The battle for G4S, which might reach fruition in December, has been waged over a period of nearly three months and has numerous implications going forward for the companies involved and the guarding industry on the whole.

It will be transformative if Allied Universal succeeds in its quest to acquire G4S after a 2½ year period that’s seen the former company purchase not only U.S. Security Associates (in July 2018) but also more than a dozen other security companies.

These have included manned guarding firms (Summit, SOS, Vinson, APG, Cypress, Point 2 Point, Shetler and S.E.B. Security), as well as technology-based firms (Securadyne, Midstate Security, Phoenix Systems & Services, Service Works International, and Advent Systems). During this time, private equity group fund Caisse de Depot et Placement du Quebec (CDPQ), became a major shareholder, making CDPQ and Warburg Pincus, Allied’s largest shareholders.

The G4S story began on September 30, when privately held Canadian firm Garda World launched an approximately $4 billion (190 pence per share) unsolicited, hostile takeover offer for the publicly held company. The G4S board rejected the offer as too low, but Garda proceeded to actively seek meetings with the largest G4S shareholders.

Then, on October 9, G4S shared the news that, “Allied Universal expressed interest in a possible offer for the company,” which confirmed an earlier Bloomberg News report that Allied was evaluating whether to pursue an acquisition.  

On or about October 28, Allied Universal made a conditional offer at a reported 210 pence per share (approximately $4.4 billion) subject to a review of G4S’ books. That offer was subsequently rejected by G4S as too low. Meanwhile, U.S. regulatory permission was granted to Allied prior to an accepted offer.

On December 2, Bloomberg reported, “GardaWorld increased its hostile offer for G4S Plc to 3.68 billion pounds ($4.9 billion). Canada’s Garda said that its 235 pence-a-share cash offer is its final proposal, unless G4S gets a firm bid from someone else. To improve its chances, Garda slashed the investor acceptance threshold to proceed to 50% plus one share, from an earlier 90%.  Garda also agreed a 770-million-pound support package with G4S’s pension trustees in the U.K.” 

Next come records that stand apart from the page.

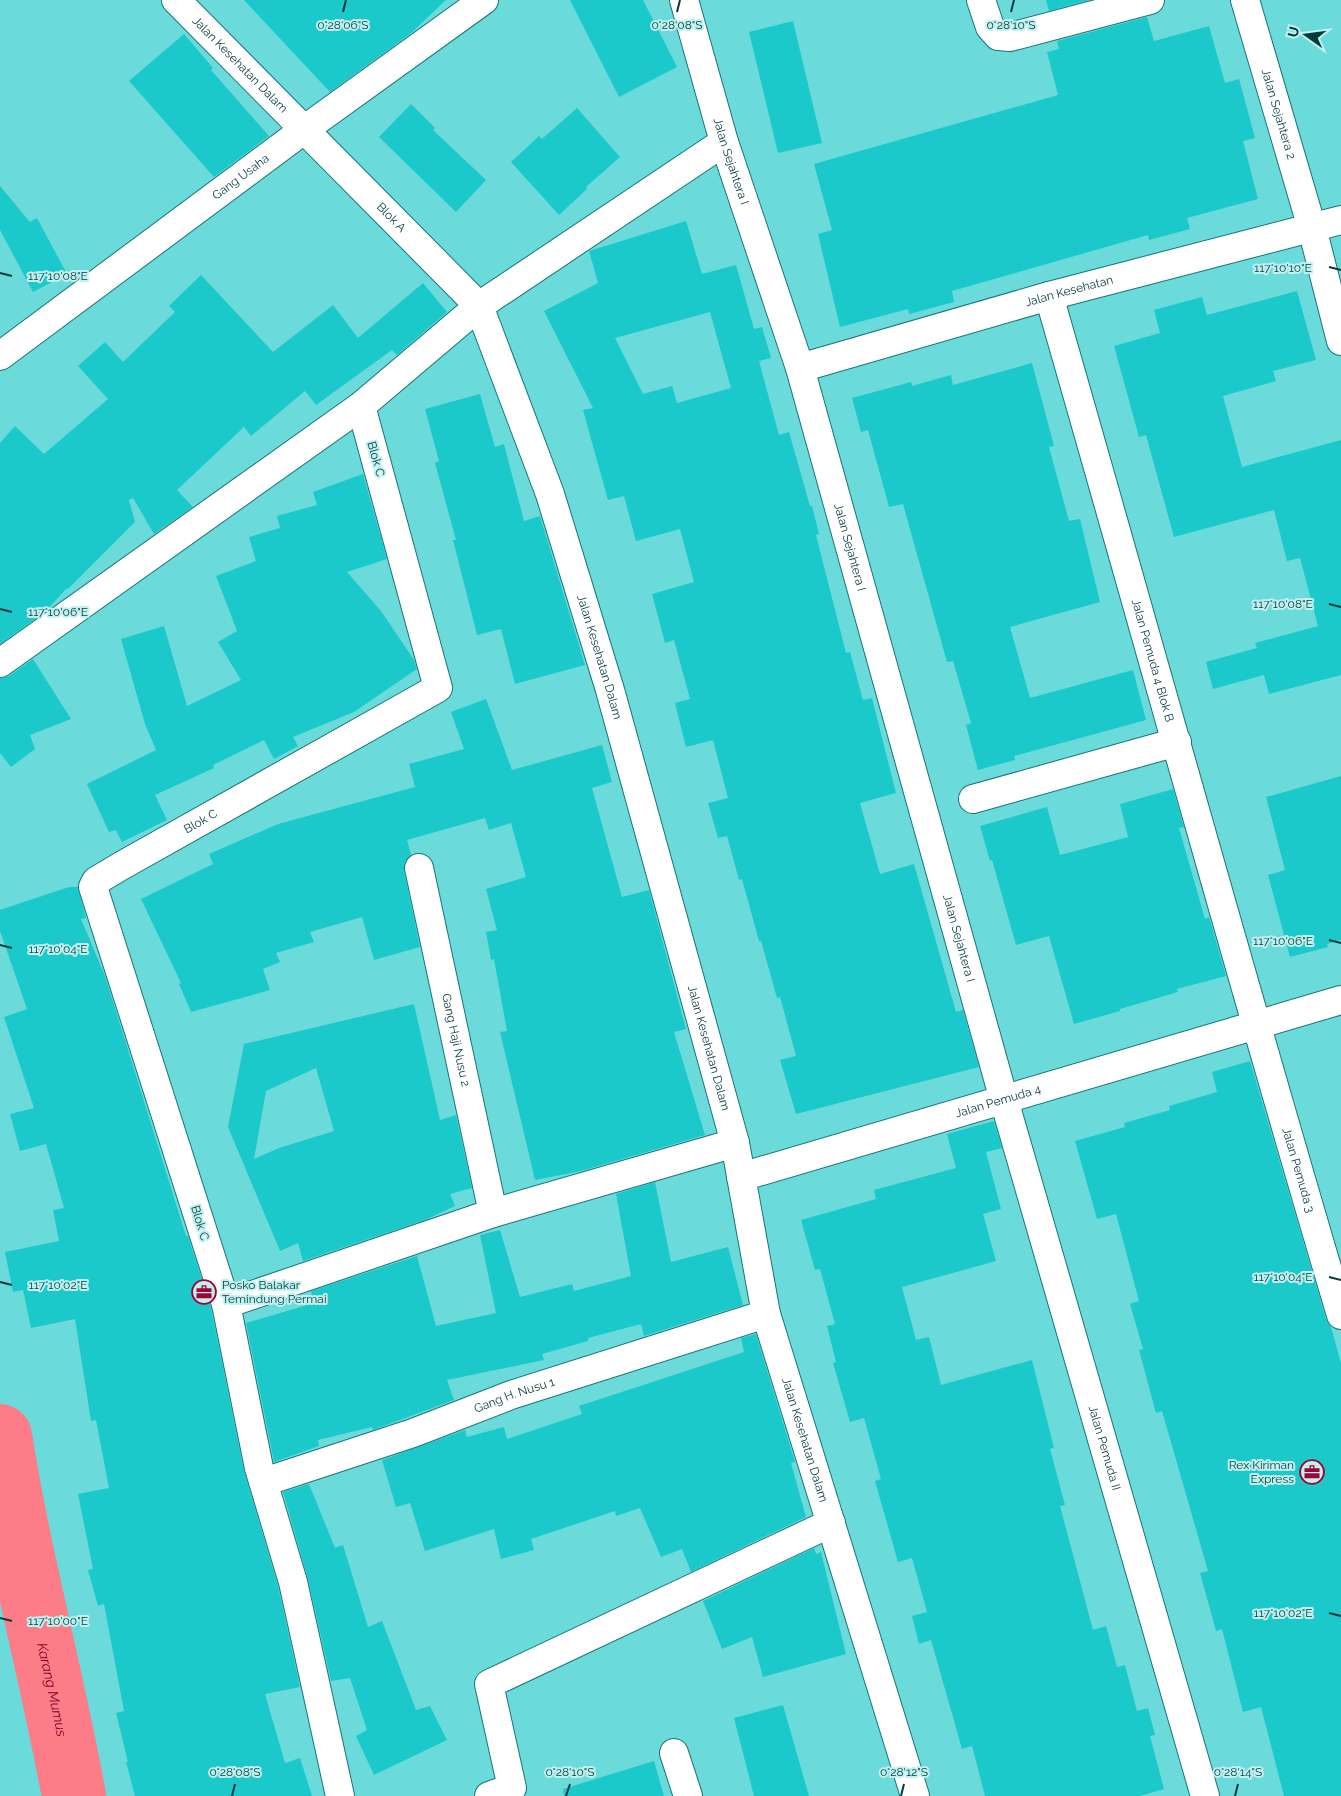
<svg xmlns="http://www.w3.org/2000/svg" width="1341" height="1796" viewBox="0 0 1341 1796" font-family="Raleway,sans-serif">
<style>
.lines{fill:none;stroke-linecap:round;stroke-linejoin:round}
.river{stroke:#fc7c88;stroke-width:64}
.building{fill:#1cc9ca;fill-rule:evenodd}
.minor-casing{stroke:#187576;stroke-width:30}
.minor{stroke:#fff;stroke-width:28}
.ticks{fill:none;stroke:#073b3b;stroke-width:2}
.labels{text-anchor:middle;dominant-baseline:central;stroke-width:4;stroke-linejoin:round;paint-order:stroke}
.street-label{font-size:12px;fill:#073b3b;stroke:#c0f1f1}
.poi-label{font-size:12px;fill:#073b3b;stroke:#c0f1f1;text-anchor:start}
.water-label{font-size:14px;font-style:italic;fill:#7b0023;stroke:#c0f1f1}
.ticks-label{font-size:12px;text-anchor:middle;fill:#073b3b;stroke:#c0f1f1;stroke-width:4;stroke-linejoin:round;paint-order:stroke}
</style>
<rect width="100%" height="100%" fill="#6bdadb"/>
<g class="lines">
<!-- river -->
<path class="river" id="s1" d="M0,1436C19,1557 52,1675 74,1796"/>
</g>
<!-- building -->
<g class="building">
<polygon points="244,0 446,0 410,34 330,92"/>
<polygon points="570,0 643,0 677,67 619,97"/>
<polygon points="1046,0 1089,0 1049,11"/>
<polygon points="1147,17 1154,41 1209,26 1225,83 1239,79 1255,138 1243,141 1258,199 1187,218 1190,229 1149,240 1148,235 952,291 954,302 909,314 908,309 840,327 818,234 832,230 814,164 1058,95 1047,52 1059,49 1057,41"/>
<polygon points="793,21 822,143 778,153 749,32"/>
<polygon points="184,34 213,68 211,70 269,136 214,177 129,81"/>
<polygon points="411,104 435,128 433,130 486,180 456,212 379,137"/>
<polygon points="577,108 620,157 586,187 587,189 559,215 511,162 539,136 542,139"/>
<polygon points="0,186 30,222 37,218 67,274 33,292 0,230"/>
<path d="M686,221L702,274L736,265L754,329L762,327L771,358L759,361L779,435L789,432L810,506H812L819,534L816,535L846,653L850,652L863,700L872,698L896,793L860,803L880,874L914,864L956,1012L963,1010L979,1067L796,1114L780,1060L796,1056L780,997L777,998L761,941H759L742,879L739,880L727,836L718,838L708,803L728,798L713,740L686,747L675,703L690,699L674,640L665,643L652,594L694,582L680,529L636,541L624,496L608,500L583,410L593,408L544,311L598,283L589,251ZM710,312L731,388L677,403L672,386L643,394L615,338Z"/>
<polygon points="201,275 273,352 333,305 358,338 423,283 447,312 397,355 392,350 316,405 305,391 251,436 244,427 177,490 193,507 154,534 133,498 129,500 135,522 68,589 67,588 46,611 0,644 0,443 15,426 44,454 108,399 78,366 105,342 123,362 175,312 169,306"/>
<polygon points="1297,291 1316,360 1273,371 1276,381 1223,396 1242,467 1341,440 1341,675 1269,694 1264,675 1213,689 1206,662 1257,648 1255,643 1318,626 1300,558 1287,561 1274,510 1174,537 1146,435 1139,437 1114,346 1160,333 1154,310 1202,297 1207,315"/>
<polygon points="1032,363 1054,446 1049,447 1069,521 1080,519 1100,602 1010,627 1030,698 1133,670 1146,720 1014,756 1015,760 978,770 966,725 971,723 953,661 947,662 903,504 889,507 868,430 861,432 852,398 911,382 912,386 951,375 953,385"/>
<polygon points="480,394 495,447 504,444 524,521 540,516 585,665 515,684 501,629 477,635 453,540 456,540 435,463 439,461 425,409"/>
<polygon points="363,474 387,559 347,572 381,611 414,660 417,669 354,712 293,737 298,746 274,759 264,740 213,765 214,768 155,795 167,820 122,842 116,830 109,832 87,784 156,750 145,724 121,639 164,626 187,706 241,680 218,642 237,631 216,576 256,561 249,537 280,528 277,516 317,505 313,492"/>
<polygon points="33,659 71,719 30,735 35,749 11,767 0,753 0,678 9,676"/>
<polygon points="486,699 512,770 602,745 612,782 592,788 622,897 649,890 686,1029 674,1032 705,1135 581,1171 535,1180 500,1032 507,1031 494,959 491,960 486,932 497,930 486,889 526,877 511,823 489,830 485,818 407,840 411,855 404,863 404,871 420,947 374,960 362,917 310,932 314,942 276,953 280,962 263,969 270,990 191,1012 179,984 181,983 141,899 213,864 209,854 278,824 415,787 409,764 464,749 451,712"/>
<polygon points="1341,776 1341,940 1327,944 1328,947 1290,957 1268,875 1285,870 1266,797"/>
<polygon points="1173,789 1184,827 1179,828 1205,919 1209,917 1226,976 1177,989 1178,992 1120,1009 1120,1011 1074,1024 1049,936 1016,945 992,860 990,861 980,826 1047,807 1060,855 1128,837 1120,804"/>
<polygon points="69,887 78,887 86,918 81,919 105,976 186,1236 188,1236 211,1308 244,1471 278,1586 300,1687 265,1694 285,1763 300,1758 312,1796 135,1796 126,1762 128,1762 116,1713 124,1711 104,1604 98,1606 88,1570 93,1569 78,1494 109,1488 96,1420 91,1421 75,1319 31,1328 23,1290 13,1292 5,1252 59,1241 53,1210 64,1208 46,1144 20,1151 10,1114 34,1108 4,1017 27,1009 0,931 0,910"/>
<path d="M414,1004L440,1120L456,1115L472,1188L450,1194L455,1206L425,1220L303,1261L298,1243L280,1251L228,1127L244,1044ZM316,1068L334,1131L279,1148L254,1159L266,1091Z"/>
<polygon points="1250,1061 1326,1319 1331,1327 1341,1363 1341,1796 1284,1796 1261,1707 1243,1712 1222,1629 1216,1631 1200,1573 1208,1571 1162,1411 1156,1413 1139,1350 1143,1349 1130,1304 1139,1301 1116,1214 1097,1219 1075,1141 1125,1127 1124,1123 1170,1110 1169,1106 1217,1092 1212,1072"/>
<polygon points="994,1121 1002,1148 986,1152 1001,1209 983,1214 996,1261 902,1287 916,1340 929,1337 941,1385 1032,1360 1054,1448 1050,1449 1065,1505 1060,1506 1093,1630 1106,1626 1117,1667 1125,1665 1137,1711 1148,1708 1155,1735 1150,1736 1164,1789 1140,1796 985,1796 972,1746 962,1749 931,1640 919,1644 912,1616 927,1612 912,1558 898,1562 875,1481 881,1479 864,1418 850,1422 833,1363 836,1362 827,1326 835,1324 820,1269 815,1270 801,1220 876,1199 874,1190 956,1168 947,1134"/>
<polygon points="655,1182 671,1262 728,1247 743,1305 644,1336 641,1324 588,1338 588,1341 542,1354 544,1360 447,1380 454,1400 373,1430 372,1427 318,1440 319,1446 274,1462 246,1323 314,1303 311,1291 417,1256 436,1326 496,1313 480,1235 500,1230 520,1297 572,1284 574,1291 631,1276 616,1194"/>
<polygon points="756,1334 795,1462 791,1463 806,1517 691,1572 682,1549 661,1557 640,1508 616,1516 615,1511 531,1539 534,1550 501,1559 494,1529 425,1551 410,1503 396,1507 382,1460 465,1430 467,1437 504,1427 507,1439 582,1414 579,1406 744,1352 741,1338"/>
<polygon points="309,1484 335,1548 343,1545 368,1627 382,1621 416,1710 430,1706 447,1740 374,1775 356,1736 367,1730 350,1678 331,1681 308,1579 283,1492"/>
<polygon points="814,1548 816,1554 821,1552 846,1654 763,1677 752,1637 722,1649 703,1601"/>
<polygon points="783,1705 809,1796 754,1796 734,1718"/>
<polygon points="654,1761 664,1796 564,1796 563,1789"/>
</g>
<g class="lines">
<!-- minor casing -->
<g class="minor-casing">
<g id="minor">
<path id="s2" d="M176,0L479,306L550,494L610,690L735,1143L766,1314L915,1796"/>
<path id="s3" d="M684,0L724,142L800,368L1004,1100L1205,1796"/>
<polyline points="981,0 990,27 998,36 1010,37 1150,0"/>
<path id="s4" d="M1245,0L1312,228L1341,341"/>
<path id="s5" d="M1049,296C1147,636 1240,976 1341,1315"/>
<path id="s6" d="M0,356L305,129L484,0"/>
<path id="s7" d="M800,368L1049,296L1341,220"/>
<polyline points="0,663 361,406 479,306 724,142"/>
<polyline points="973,799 1177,742"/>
<path id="s8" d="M419,868L493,1213"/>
<path id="s9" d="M741,1177L1341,1000"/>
<polyline points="226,1304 493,1213 735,1143"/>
<path id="s10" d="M264,1482L413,1433L511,1395L766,1314"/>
<polyline points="674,1753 688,1796"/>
<path id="s11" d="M340,1796L293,1582L259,1468L226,1304L93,887L96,881L121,866L438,688L361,406"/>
<polyline points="489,1796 512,1788 489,1684 831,1523"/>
</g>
</g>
<!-- minor -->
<use href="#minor" class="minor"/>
</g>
<!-- ticks -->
<path class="ticks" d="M343,12L346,0M677,12L680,0M1011,12L1014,0M1329,267L1341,270M0,273L12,276M1329,604L1341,607M0,609L12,612M1329,940L1341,943M0,945L12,948M1329,1277L1341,1280M0,1282L12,1285M1329,1613L1341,1616M0,1618L12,1621M232,1796L235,1784M566,1796L570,1784M901,1796L904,1784M1235,1796L1238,1784"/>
<!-- icons -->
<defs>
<g id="office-ring" transform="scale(1.25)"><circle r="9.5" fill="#c0f1f1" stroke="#a20233" stroke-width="1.5"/><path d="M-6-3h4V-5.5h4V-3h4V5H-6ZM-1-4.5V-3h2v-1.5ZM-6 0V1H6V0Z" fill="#a20233"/></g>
</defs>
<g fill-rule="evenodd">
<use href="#office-ring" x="204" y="1292"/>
<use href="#office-ring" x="1312" y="1472"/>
</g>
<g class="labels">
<!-- street labels -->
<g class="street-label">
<text stroke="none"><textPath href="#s2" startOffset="91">Jalan Kesehatan Dalam</textPath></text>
<text stroke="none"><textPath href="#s4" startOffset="119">Jalan Sejahtera 2</textPath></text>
<text stroke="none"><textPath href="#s3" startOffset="168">Jalan Sejahtera I</textPath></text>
<text stroke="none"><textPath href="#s6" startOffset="300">Gang Usaha</textPath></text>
<text stroke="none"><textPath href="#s2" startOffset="306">Blok A</textPath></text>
<text stroke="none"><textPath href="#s7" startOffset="280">Jalan Kesehatan</textPath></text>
<text transform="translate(376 459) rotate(74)">Blok C</text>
<text stroke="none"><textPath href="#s3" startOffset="572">Jalan Sejahtera I</textPath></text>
<text stroke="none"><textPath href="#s2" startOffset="802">Jalan Kesehatan Dalam</textPath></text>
<text stroke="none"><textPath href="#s5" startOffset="379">Jalan Pemuda 4 Blok B</textPath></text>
<text stroke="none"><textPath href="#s11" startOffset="1070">Blok C</textPath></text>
<text stroke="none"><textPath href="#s3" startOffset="978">Jalan Sejahtera I</textPath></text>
<text stroke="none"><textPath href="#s8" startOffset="176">Gang Haji Nusu 2</textPath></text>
<text stroke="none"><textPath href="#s2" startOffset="1208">Jalan Kesehatan Dalam</textPath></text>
<text stroke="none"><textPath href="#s9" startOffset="268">Jalan Pemuda 4</textPath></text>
<text stroke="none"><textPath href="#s5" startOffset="909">Jalan Pemuda 3</textPath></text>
<text transform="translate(200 1223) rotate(73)">Blok C</text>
<text stroke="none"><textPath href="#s10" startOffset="265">Gang H. Nusu 1</textPath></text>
<text stroke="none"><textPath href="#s2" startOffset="1612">Jalan Kesehatan Dalam</textPath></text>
<text stroke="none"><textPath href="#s3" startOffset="1508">Jalan Pemuda II</textPath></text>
</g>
<!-- poi labels -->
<g class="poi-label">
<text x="222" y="1285">Posko Balakar<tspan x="222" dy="14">Temindung Permai</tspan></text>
<text x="1294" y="1465" text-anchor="end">Rex Kiriman<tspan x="1294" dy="14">Express</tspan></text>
</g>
<!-- water labels -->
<g class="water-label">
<text stroke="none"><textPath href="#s1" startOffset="259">Karang Mumus</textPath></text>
</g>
</g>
<g class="ticks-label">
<text x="343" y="29">0°28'06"S</text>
<text x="677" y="29">0°28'08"S</text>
<text x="1011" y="29">0°28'10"S</text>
<text x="1283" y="272">117°10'10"E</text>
<text x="58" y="280">117°10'08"E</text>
<text x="1283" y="608">117°10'08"E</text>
<text x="58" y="616">117°10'06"E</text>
<text x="1283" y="945">117°10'06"E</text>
<text x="58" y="953">117°10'04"E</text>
<text x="1283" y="1281">117°10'04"E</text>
<text x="58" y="1289">117°10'02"E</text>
<text x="1283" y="1617">117°10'02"E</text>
<text x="58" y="1625">117°10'00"E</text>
<text x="235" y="1776">0°28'08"S</text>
<text x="570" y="1776">0°28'10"S</text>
<text x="904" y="1776">0°28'12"S</text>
<text x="1238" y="1776">0°28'14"S</text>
</g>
<!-- north arrow -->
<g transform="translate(1306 35) rotate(284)" stroke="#c0f1f1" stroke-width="4" paint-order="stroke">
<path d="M0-4L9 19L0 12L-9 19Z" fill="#073b3b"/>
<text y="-8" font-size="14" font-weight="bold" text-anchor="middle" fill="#073b3b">U</text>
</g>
</svg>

But on December 8, the G4S Board, according to Bloomberg, unanimously agreed to a 245-pence, $5.1 billion cash offer by Allied. While that deal looks likely to go through, Garda may still make a higher offer, however.

Industry impact of an Allied acquisition of G4S

If it moves forward, the acquisition would effectively cement Allied as, by far, the largest global security company. Based on revenue, Allied would be approximately 40% larger than its nearest competitor, Securitas. The approximate revenues for Allied from the G4S acquisition would total more than $18 billion, including any non-core services.

Allied also would have a staggering force of more than 750,000 employees globally, with more than 350,000 in the U.S. Allied would see U.S. manned guarding revenues of approximately $11 billion, constituting about 40% of an approximately $28 billion outsourced U.S. contract security market. 

Garda and Prosegur would still be global players, but barring significant acquisitions, they will not have the size and reach of Allied or Securitas. It would be hard for other competitors to match the global reach of Allied and Securitas, as many large companies have already been acquired, and few mega-acquisition possibilities remain. 

With its new size advantage, Allied would be able to leverage its enhanced market position to boost profit margin in markets, both domestically and globally, where there is limited competition; but, at the same time, retain an ability to price more aggressively in order to facilitate organic growth. Allied would have the capability to take jobs at very low profit margins, with a fixed cost-per-hour considerably less than the other companies. 

To be sure, companies would be able to compete on a local and regional basis with the leaders, but with size comes some advantages. Allied and Securitas would have the ability to leverage a broad array of services in support of large enterprise security programs on a global basis. 

The synergy savings would mean that an appreciable number of employees would be let go, some of whom will start smaller companies and others of whom will resurface at existing firms.  

I foresee smaller companies being created at the local level thanks to this talented pool of people with industry experience.

There also would be opportunities for the integration and expansion of companies to both pick up management talent and garner new accounts where customers want more of a local touch than the mega-firms can provide. With the huge undertaking of consolidating operations, Allied could experience some account slippage as customers weigh the impact on service. Companies of all sizes would be aggressively looking to expand at Allied’s expense. 

Over the past 10 or 15 years, larger customers have gone from using many different regional security vendors to just one or two as their purchasing departments have sought better pricing. However, with fewer large companies able to service their needs, larger customers might decide to reverse that trend and return to a region-by-region approach, to give themselves more choices and to gain some pricing leverage.

Lastly, it’s likely that private equity will continue forays into and within the guarding market, making a play to consolidate smaller to medium-sized companies. We expect deals to keep going at a good pace, as capital remains abundant and relatively cheap due to a low interest rate environment. It’s also likely that there will be a continued effort by companies to expand their security technology, and consulting operations, both to better compete in the marketplace and to obtain higher margins.

We will see in the near future how the final chapter of this story plays out.